» Required work
From the first line to the last, restate every record word for word, leaving out the pictures.

» Data extract
──────────

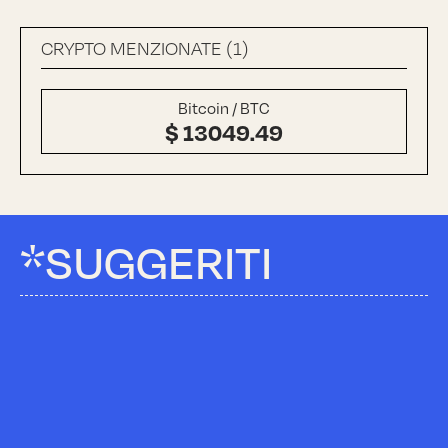
CRYPTO MENZIONATE (1)
Bitcoin / BTC
$ 13049.49
*SUGGERITI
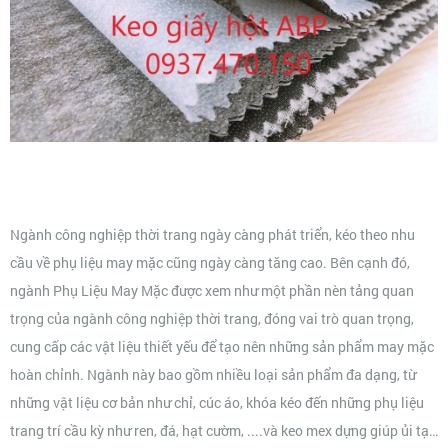
VỀ CHÚNG TÔI
Ngành công nghiệp thời trang ngày càng phát triển, kéo theo nhu
cầu về phụ liệu may mặc cũng ngày càng tăng cao. Bên cạnh đó,
ngành Phụ Liệu May Mặc được xem như một phần nèn tảng quan
trọng của ngành công nghiệp thời trang, đóng vai trò quan trọng,
cung cấp các vật liệu thiết yếu để tạo nên những sản phẩm may mặc
hoàn chỉnh. Ngành này bao gồm nhiều loại sản phẩm đa dạng, từ
những vật liệu cơ bản như chỉ, cúc áo, khóa kéo đến những phụ liệu
trang trí cầu kỳ như ren, đá, hạt cườm, ....và keo mex dựng giúp ủi tạo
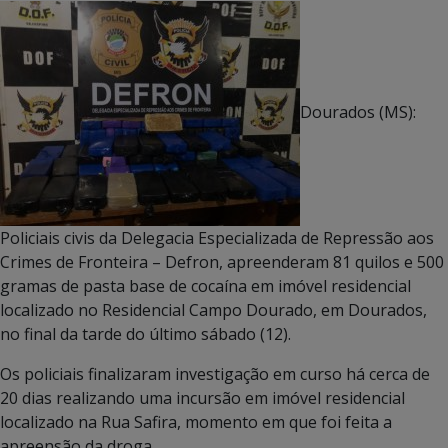
Dourados (MS):
Policiais civis da Delegacia Especializada de Repressão aos
Crimes de Fronteira – Defron, apreenderam 81 quilos e 500
gramas de pasta base de cocaína em imóvel residencial
localizado no Residencial Campo Dourado, em Dourados,
no final da tarde do último sábado (12).
Os policiais finalizaram investigação em curso há cerca de
20 dias realizando uma incursão em imóvel residencial
localizado na Rua Safira, momento em que foi feita a
apreensão da droga.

──────────

» Output of the task
CRYPTO MENZIONATE (1)
Bitcoin / BTC
$ 13049.49
*SUGGERITI
VỀ CHÚNG TÔI
Ngành công nghiệp thời trang ngày càng phát triển, kéo theo nhu
cầu về phụ liệu may mặc cũng ngày càng tăng cao. Bên cạnh đó,
ngành Phụ Liệu May Mặc được xem như một phần nèn tảng quan
trọng của ngành công nghiệp thời trang, đóng vai trò quan trọng,
cung cấp các vật liệu thiết yếu để tạo nên những sản phẩm may mặc
hoàn chỉnh. Ngành này bao gồm nhiều loại sản phẩm đa dạng, từ
những vật liệu cơ bản như chỉ, cúc áo, khóa kéo đến những phụ liệu
trang trí cầu kỳ như ren, đá, hạt cườm, ....và keo mex dựng giúp ủi tạo
Dourados (MS):
Policiais civis da Delegacia Especializada de Repressão aos
Crimes de Fronteira – Defron, apreenderam 81 quilos e 500
gramas de pasta base de cocaína em imóvel residencial
localizado no Residencial Campo Dourado, em Dourados,
no final da tarde do último sábado (12).
Os policiais finalizaram investigação em curso há cerca de
20 dias realizando uma incursão em imóvel residencial
localizado na Rua Safira, momento em que foi feita a
apreensão da droga.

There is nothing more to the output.